The biography unfolds in five chapters—from Nixon’s birth in 1883 to his tragic death in an automobile accident in 1966. The first two chapters chronicle Nixon’s early life and arrival in the borderlands. He was born in Marshall, Texas, where his father worked as a Pullman porter—a position that came with economic stability. Nixon graduated from historically black Wiley College and then Meharry Medical School in Nashville, Tennessee. In 1906 he opened his first practice in Cameron, Texas, but soon left because of increasing racial violence. The haunting experience of taking refuge in his office one night while an angry mob lynched Alex Johnson, a black man, for an alleged offense against a white woman caused Nixon to flee to El Paso, Texas. There, he settled in Segundo Barrio, a multiethnic part of the city. He practiced medicine there from 1910 until he retired in 1963.

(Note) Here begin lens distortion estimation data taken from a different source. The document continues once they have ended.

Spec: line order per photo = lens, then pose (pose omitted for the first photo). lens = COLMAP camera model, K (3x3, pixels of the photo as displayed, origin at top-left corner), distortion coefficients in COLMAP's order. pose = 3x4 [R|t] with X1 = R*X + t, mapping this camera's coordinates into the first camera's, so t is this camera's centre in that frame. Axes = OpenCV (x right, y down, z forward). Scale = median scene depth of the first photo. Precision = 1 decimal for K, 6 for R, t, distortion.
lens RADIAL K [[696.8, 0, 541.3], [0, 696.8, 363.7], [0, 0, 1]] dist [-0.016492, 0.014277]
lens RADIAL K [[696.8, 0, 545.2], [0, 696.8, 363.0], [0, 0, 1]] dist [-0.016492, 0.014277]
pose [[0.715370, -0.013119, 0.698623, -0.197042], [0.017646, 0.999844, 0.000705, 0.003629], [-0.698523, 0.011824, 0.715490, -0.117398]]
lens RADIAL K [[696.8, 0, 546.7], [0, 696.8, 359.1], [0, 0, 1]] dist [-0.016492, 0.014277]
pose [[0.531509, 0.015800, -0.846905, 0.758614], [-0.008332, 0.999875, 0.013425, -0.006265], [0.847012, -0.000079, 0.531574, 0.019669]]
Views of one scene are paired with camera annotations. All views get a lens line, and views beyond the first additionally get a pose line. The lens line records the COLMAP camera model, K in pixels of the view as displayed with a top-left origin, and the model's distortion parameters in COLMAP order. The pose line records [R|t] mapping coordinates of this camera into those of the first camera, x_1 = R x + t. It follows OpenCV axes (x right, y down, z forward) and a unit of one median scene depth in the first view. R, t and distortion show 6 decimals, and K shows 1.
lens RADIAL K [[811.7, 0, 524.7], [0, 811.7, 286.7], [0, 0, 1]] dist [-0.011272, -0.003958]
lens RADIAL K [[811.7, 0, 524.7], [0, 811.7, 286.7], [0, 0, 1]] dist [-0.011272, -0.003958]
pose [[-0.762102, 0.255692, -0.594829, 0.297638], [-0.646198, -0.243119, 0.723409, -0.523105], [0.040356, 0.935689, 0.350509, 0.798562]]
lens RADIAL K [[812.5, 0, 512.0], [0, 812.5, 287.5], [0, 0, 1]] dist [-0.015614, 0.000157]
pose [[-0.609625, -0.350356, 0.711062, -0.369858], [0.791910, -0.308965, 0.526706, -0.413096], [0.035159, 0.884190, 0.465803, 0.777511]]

In El Paso, Nixon became a community activist. Several chapters cover his impact on the pre-1950s civil rights struggle via the local branch of the NAACP, which Nixon cofounded in 1914. Nixon waged a principled legal attack against all-white Democratic primaries, the process that decided elections [End Page 726] in the one-party South. He was the plaintiff in Nixon v. Herndon (1927) and Nixon v. Condon (1932), in which the U.S. Supreme Court deemed these Texas primaries unconstitutional. These victories did not eliminate the practice, but they paved the way for Smith v. Allwright (1944), the landmark decision that outlawed all-white primaries throughout the South.
In straightforward prose, the work presents blaring reminders of how active terrorist organizations like the Ku Klux Klan were in Texas, a state with the third-largest number of lynchings in the country, behind Georgia and Mississippi. The Klan had no less than 1,500 members in El Paso in the 1920s, “a small number of whom were police officers” (p. 71). The final chapter shifts focus to Nixon’s difficulties in obtaining funding for a black tuberculosis hospital and his membership in the controversial Southern Conference for Human Welfare.
Guzmán’s painstaking efforts provide the broadest possible context, at times to a fault, to tell a much larger story about the black experience in Texas. In some instances, his approach creates lengthy backstories, which mean the book’s subject—Nixon—often gets lost in the narrative. However, this worthwhile study contributes to borderlands history and the literature on black physicians in the civil rights movement, and it shifts the Jim Crow terrain to the American Southwest.